Electromagnetic & transducer sound sources: radios, coils & tape heads
Learning objectives
- learner can use coil pickups and tap coils with an AM radio to eavesdrop on electromagnetic fields
- learner can turn a radio or tape head into a performable transducer instrument
- learner can explain speaker/mic reversibility and shielded-cable grounding for clean signals
Capstone — one whole task that evidences the objectives
Assemble an electromagnetic listening/performance rig — an AM-radio body-synth or coil pickup plus a tape-head or electret build — and record a short exploratory piece capturing hidden electromagnetic sound.
Prerequisite modules
Every room you perform in is already full of sound you cannot hear: motors, laptops, fluorescent ballasts, and card stripes all radiate electromagnetic activity. This module builds toward a whole task in the Collins hardware-hacking lineage — assembling a rig that turns that invisible weather into a performable instrument, then recording an exploratory piece with it. In an experimental or noise set, this rig is a legitimate sound source alongside your synths: cheap, tactile, and impossible to fake with plugins.
The arc starts supported.

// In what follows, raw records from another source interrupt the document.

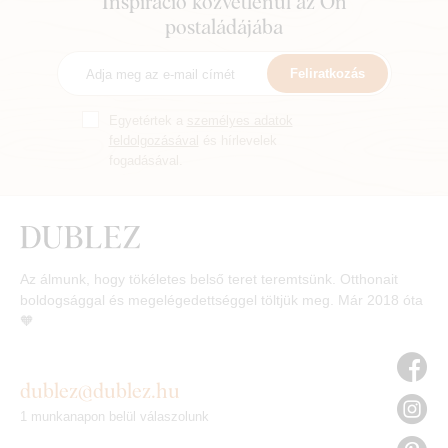
Inspiráció közvetlenül az Ön
postaládájába
Feliratkozás
Egyetértek a
személyes adatok
feldolgozásával
és hírlevelek
fogadásával.
Az álmunk, hogy tökéletes belső teret teremtsünk. Otthonait
boldogsággal és megelégedettséggel töltjük meg. Már 2018 óta
🧡
dublez@dublez.hu
1 munkanapon belül válaszolunk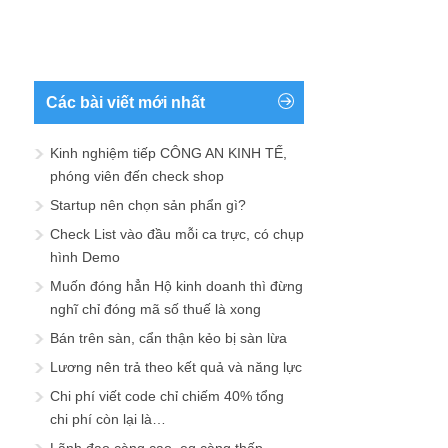
Các bài viết mới nhất
Kinh nghiệm tiếp CÔNG AN KINH TẾ,
phóng viên đến check shop
Startup nên chọn sản phẩn gì?
Check List vào đầu mỗi ca trực, có chụp
hình Demo
Muốn đóng hẳn Hộ kinh doanh thì đừng
nghĩ chỉ đóng mã số thuế là xong
Bán trên sàn, cẩn thận kẻo bị sàn lừa
Lương nên trả theo kết quả và năng lực
Chi phí viết code chỉ chiếm 40% tổng
chi phí còn lại là…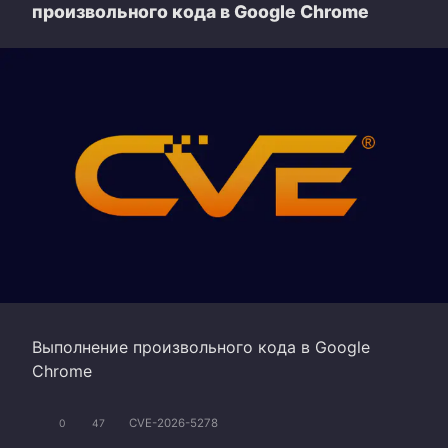
произвольного кода в Google Chrome
Выполнение произвольного кода в Google
Chrome
CVE-2026-5278
0
47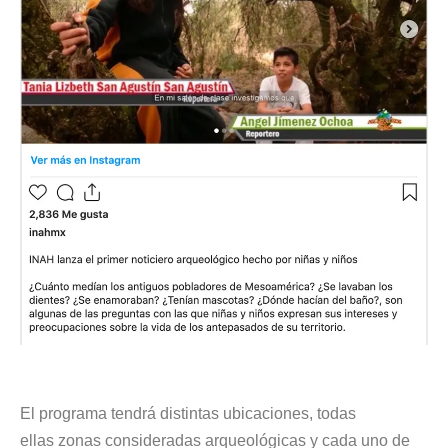
El programa tendrá distintas ubicaciones, todas
ellas zonas consideradas arqueológicas y cada uno de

First, understand why a coil of wire near a magnetic field is already a microphone, then tune a thrift-store AM radio to a dead band and sweep it around your studio — the eavesdropping and circuit-sniffing procedures are your just-in-time how-to for mapping a laptop or mixer’s electromagnetic signature. From there you go hands-on-circuit: the radio body-synthesizer technique (damp fingers on an exposed, battery-powered board) turns listening into playing. In parallel, salvage a tape head and wire it as a hand-played scratcher over tape and card stripes. Cabling everything without hum forces the shielded-cable and signal/ground principle into practice, and speaker/mic reversibility explains why your transducers work in both directions — both are things you must articulate, not just do.
The required atoms gate the capstone directly: you cannot assemble, wire, or perform the rig — or explain it — without them. The supporting atoms widen the territory: the electret build offers an alternative capsule for the rig’s second voice, the shielded-cable fact reinforces the grounding rule, and video-to-audio transduction, Bela, and biodata sketch where transducer thinking leads next — from salvaged heads to embedded, sensor-driven instruments.